Exercise requirements:
Among the lines below, copy exactly those from the one with "right elbow: (596, 745)" through the one with "left back paw: (1144, 811)", counting both ends.

*** Dataset records ***

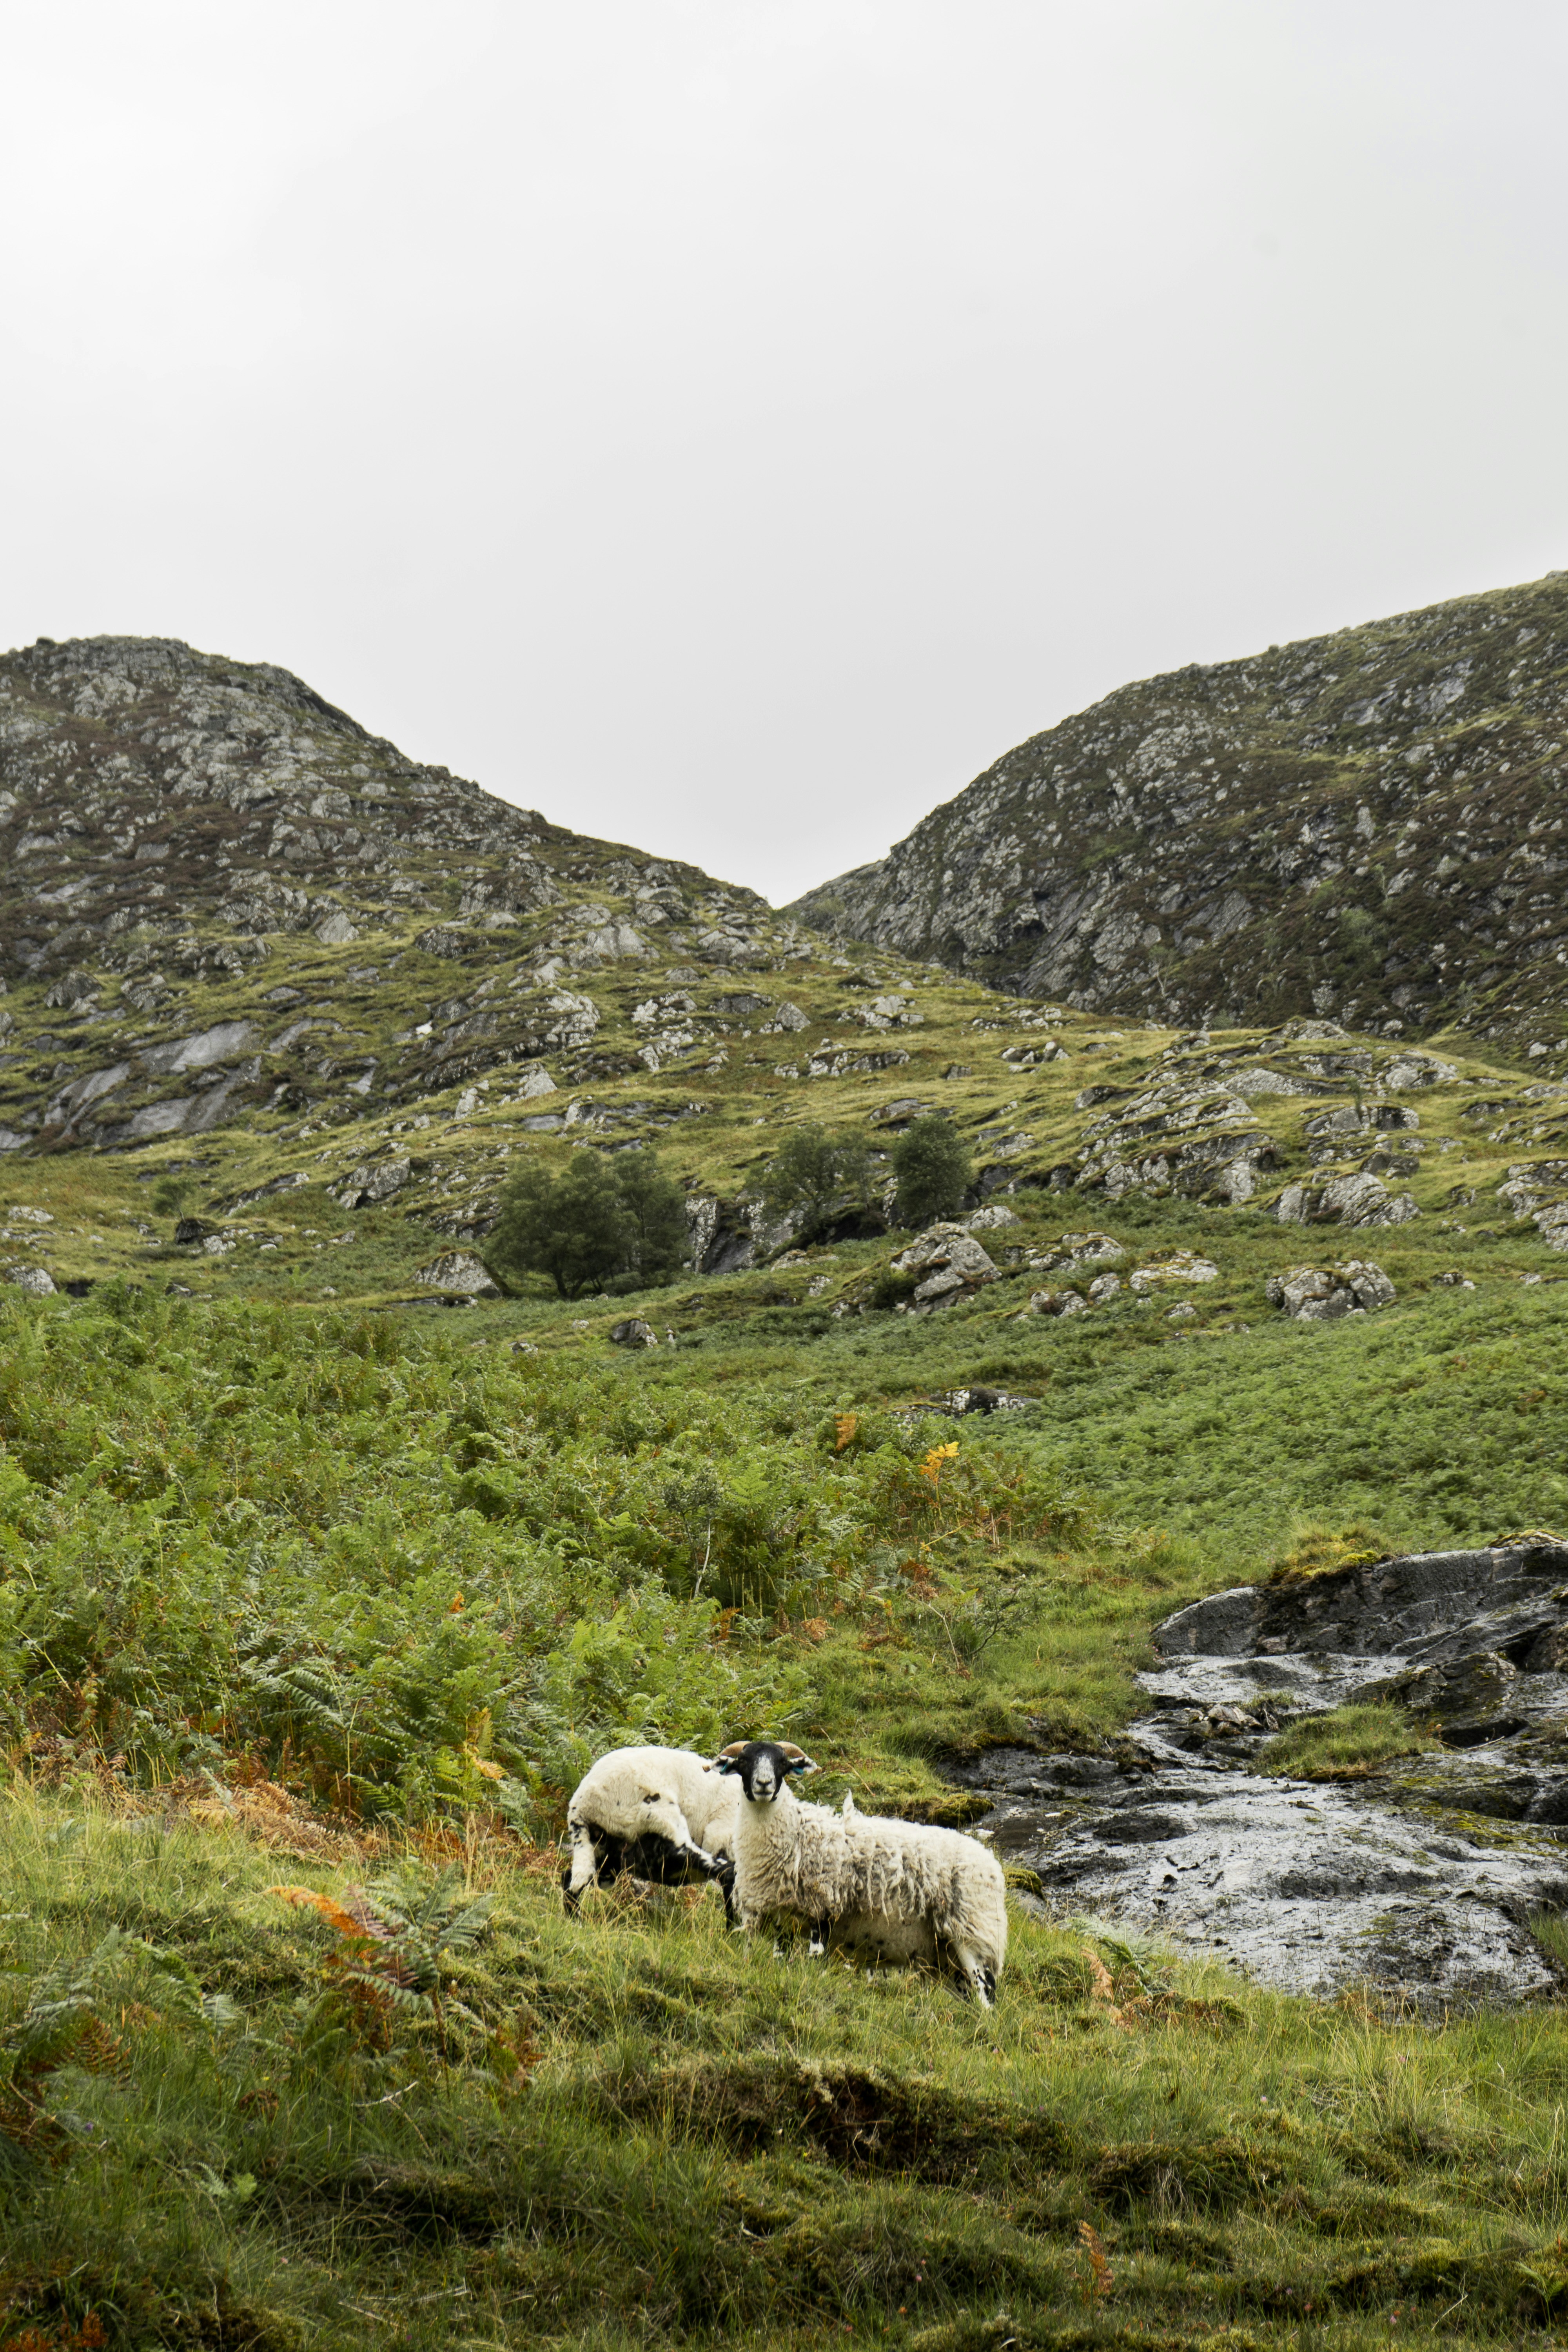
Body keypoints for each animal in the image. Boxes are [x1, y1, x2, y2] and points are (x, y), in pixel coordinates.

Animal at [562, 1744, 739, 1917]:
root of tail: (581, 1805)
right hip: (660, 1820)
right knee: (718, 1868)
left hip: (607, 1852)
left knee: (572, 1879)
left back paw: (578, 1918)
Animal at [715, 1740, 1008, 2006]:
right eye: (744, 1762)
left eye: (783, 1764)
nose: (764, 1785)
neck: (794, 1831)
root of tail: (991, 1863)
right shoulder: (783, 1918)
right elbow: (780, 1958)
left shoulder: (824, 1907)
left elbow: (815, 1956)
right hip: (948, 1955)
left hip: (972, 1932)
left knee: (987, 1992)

***
*** Dataset records ***

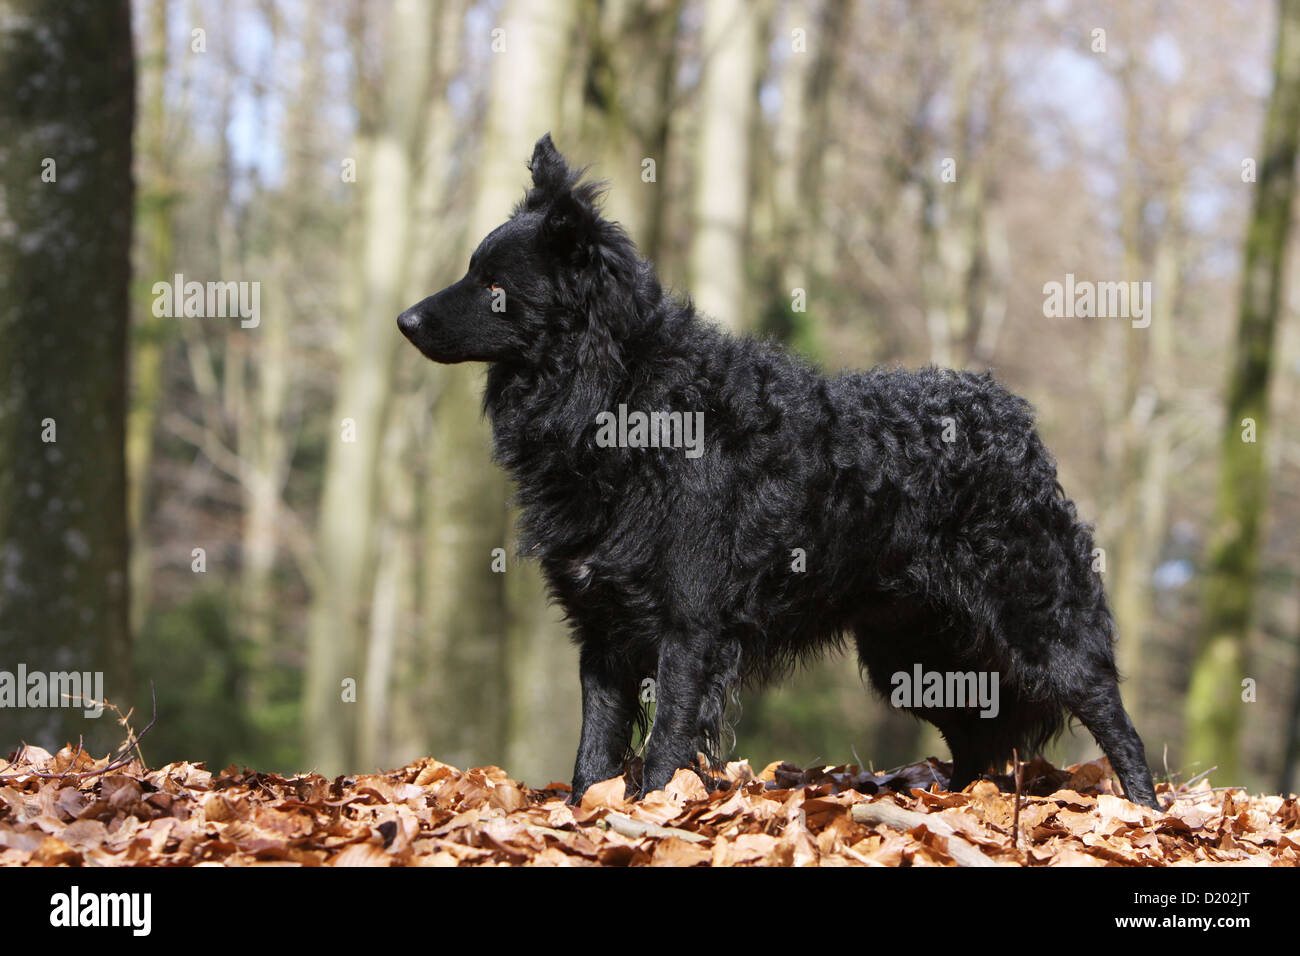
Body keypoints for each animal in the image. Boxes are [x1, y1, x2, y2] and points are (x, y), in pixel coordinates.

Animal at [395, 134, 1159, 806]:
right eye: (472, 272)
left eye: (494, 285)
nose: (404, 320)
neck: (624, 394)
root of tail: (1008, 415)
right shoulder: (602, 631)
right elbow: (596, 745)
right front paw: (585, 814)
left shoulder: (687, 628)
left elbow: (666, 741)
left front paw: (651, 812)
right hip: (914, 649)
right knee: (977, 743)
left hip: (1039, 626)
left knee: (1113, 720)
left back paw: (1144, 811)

***

Response to this task:
right elbow: (596, 745)
right front paw: (585, 814)
left shoulder: (687, 628)
left elbow: (666, 741)
left front paw: (651, 812)
right hip: (914, 649)
right knee: (977, 743)
left hip: (1039, 626)
left knee: (1113, 720)
left back paw: (1144, 811)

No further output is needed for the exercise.